- SOURCE DATA
* * * *

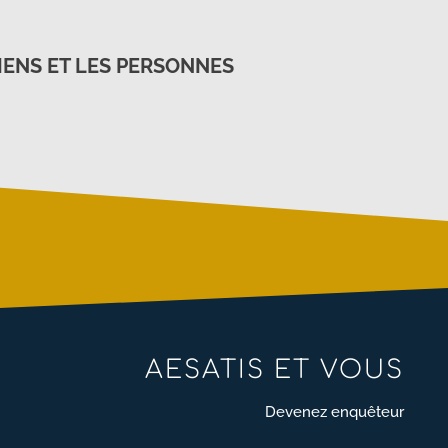
IENS ET LES PERSONNES
AESATIS ET VOUS
Devenez enquêteur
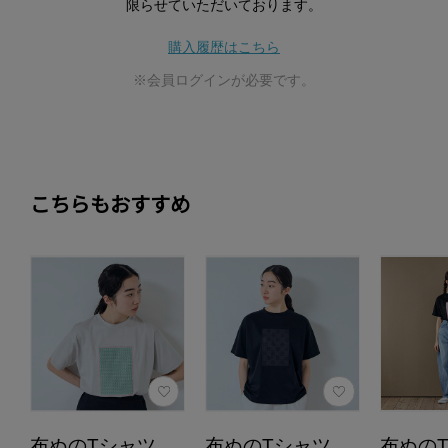
限らせていただいております。
購入履歴はこちら
※会員ログインが必要です。
こちらもおすすめ
布ぬのTシャツ
布ぬのTシャツ
布ぬの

* * * *

- WHAT TO DO
At the line with "限らせていただいております。", begin reproducing the material above exactly, and continue through its last line.

- RESULT FOR THIS TASK
限らせていただいております。
購入履歴はこちら
※会員ログインが必要です。
こちらもおすすめ
布ぬのTシャツ
布ぬのTシャツ
布ぬの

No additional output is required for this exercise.